Canada’s economy grew at an annualized rate of 2.1% in the second quarter, surpassing expectations set by analysts and the Bank of Canada (BoC), according to data released by Statistics Canada on Wednesday. Despite the stronger-than-expected growth, the central bank is still anticipated to proceed with an interest rate cut in its upcoming meeting, marking the third consecutive reduction.
Q2 Growth Surpasses Forecasts
Analysts had forecasted a 1.6% growth rate for the second quarter, while the Bank of Canada had a slightly more conservative estimate of 1.5%. The stronger-than-expected 2.1% growth was largely driven by higher government spending, increased business investment, and a rise in household spending on services.
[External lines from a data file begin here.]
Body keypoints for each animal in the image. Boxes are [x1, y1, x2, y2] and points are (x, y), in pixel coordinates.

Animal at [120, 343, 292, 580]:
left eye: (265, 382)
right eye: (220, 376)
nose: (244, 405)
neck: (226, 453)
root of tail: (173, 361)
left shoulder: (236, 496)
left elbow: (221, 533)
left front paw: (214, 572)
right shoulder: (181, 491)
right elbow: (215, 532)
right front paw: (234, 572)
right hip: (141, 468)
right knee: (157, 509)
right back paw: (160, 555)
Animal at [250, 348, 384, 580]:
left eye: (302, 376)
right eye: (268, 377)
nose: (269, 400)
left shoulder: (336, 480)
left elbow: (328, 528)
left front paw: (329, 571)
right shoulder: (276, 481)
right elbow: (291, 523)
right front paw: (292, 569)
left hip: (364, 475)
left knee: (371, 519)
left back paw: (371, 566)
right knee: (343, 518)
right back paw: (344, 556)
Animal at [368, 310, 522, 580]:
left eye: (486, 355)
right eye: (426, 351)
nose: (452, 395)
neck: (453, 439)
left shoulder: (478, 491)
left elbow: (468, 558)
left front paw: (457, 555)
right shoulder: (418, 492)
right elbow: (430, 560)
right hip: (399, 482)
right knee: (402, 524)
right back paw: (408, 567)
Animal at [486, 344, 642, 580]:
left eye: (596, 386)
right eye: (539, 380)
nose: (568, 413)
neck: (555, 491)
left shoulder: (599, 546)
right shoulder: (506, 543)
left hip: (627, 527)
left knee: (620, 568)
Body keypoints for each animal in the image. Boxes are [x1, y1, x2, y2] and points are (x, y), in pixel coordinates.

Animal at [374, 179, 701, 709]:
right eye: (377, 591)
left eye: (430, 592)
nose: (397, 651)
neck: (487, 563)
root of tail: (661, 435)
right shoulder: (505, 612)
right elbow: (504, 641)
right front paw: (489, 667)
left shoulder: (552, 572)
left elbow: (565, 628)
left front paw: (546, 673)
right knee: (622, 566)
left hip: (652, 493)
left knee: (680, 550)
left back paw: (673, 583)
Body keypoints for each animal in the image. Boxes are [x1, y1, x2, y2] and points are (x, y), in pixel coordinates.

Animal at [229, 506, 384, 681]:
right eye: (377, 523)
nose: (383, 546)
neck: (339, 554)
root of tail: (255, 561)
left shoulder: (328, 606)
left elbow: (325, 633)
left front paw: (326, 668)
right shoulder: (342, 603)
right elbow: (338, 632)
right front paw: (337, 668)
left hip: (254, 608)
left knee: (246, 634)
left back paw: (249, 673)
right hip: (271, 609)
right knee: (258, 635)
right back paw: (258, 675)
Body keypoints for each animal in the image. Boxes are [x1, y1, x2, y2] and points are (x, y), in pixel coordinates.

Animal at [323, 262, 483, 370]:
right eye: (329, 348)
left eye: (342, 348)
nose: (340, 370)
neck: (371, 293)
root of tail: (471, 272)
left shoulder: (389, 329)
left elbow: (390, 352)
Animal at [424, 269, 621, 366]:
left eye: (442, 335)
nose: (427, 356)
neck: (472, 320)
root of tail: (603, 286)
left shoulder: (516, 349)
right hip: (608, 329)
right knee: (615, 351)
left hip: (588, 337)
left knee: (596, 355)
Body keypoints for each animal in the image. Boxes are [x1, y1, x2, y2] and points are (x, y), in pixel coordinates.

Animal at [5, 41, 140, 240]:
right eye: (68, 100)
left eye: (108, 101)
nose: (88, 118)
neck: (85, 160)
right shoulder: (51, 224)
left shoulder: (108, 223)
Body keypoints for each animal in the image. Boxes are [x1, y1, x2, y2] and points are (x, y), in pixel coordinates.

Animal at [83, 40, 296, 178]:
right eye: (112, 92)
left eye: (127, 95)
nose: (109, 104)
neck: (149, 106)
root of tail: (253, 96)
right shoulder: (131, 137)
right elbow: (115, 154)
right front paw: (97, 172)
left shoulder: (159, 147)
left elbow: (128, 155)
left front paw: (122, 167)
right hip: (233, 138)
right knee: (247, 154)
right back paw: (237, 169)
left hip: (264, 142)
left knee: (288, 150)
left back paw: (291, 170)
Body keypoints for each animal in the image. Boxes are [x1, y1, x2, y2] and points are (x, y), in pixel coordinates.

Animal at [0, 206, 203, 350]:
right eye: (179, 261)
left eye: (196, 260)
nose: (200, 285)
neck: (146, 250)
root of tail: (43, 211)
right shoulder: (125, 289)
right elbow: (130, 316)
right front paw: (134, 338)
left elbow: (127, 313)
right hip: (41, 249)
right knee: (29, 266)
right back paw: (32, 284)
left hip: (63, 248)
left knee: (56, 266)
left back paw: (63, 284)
However, this growth was tempered by declines in exports, residential construction, and household spending on goods.
On a monthly basis, GDP growth for June was flat, registering a 0% change, which fell short of the expected 0.1% increase. Additionally, on a per capita basis, GDP decreased by 0.1% in Q2, marking the fifth consecutive quarterly decline, a concerning trend that reflects underlying economic challenges.
Implications for Interest Rates
Despite the stronger-than-expected quarterly growth, weak momentum heading into the third quarter has reinforced expectations that the Bank of Canada will continue its path of rate cuts. CIBC economist Andrew Grantham highlighted that the lack of economic momentum as Q3 begins provides ample justification for the BoC to cut rates again.
The financial markets now predict an 80% chance of a 25 basis point rate cut at the BoC’s next rate announcement on September 4, up from 77% before the latest GDP figures were released. Grantham also pointed out that preliminary data for July suggests that GDP remained unchanged, with declines in construction, mining, quarrying, oil and gas extraction, and wholesale trade, offset by gains in the finance, insurance, and retail trade sectors.
"With early tracking for Q3 at around 0.5% annualized, which is significantly below the 2.8% forecast by the Bank of Canada’s Monetary Policy Report, there is a strong likelihood that the BoC will continue reducing interest rates by 25 basis points at each of its remaining meetings this year," Grantham noted.
Looking Ahead: Rate Cuts and Economic Outlook
The second quarter’s growth was primarily supported by government expenditures, business investment, and household spending on services. However, the broader economic landscape remains fragile, with notable weaknesses in exports, residential construction, and household spending on goods. The potential for further economic softening in Q3 could prompt the BoC to consider deeper rate cuts in the near future.
While the unexpected Q2 growth offers some positive news, the broader economic indicators suggest caution. The continuing decline in GDP on a per capita basis and the sluggish start to Q3 highlight the challenges that remain. As the BoC prepares for its September 4 meeting, the focus will be on how these factors influence the decision-making process regarding future rate cuts.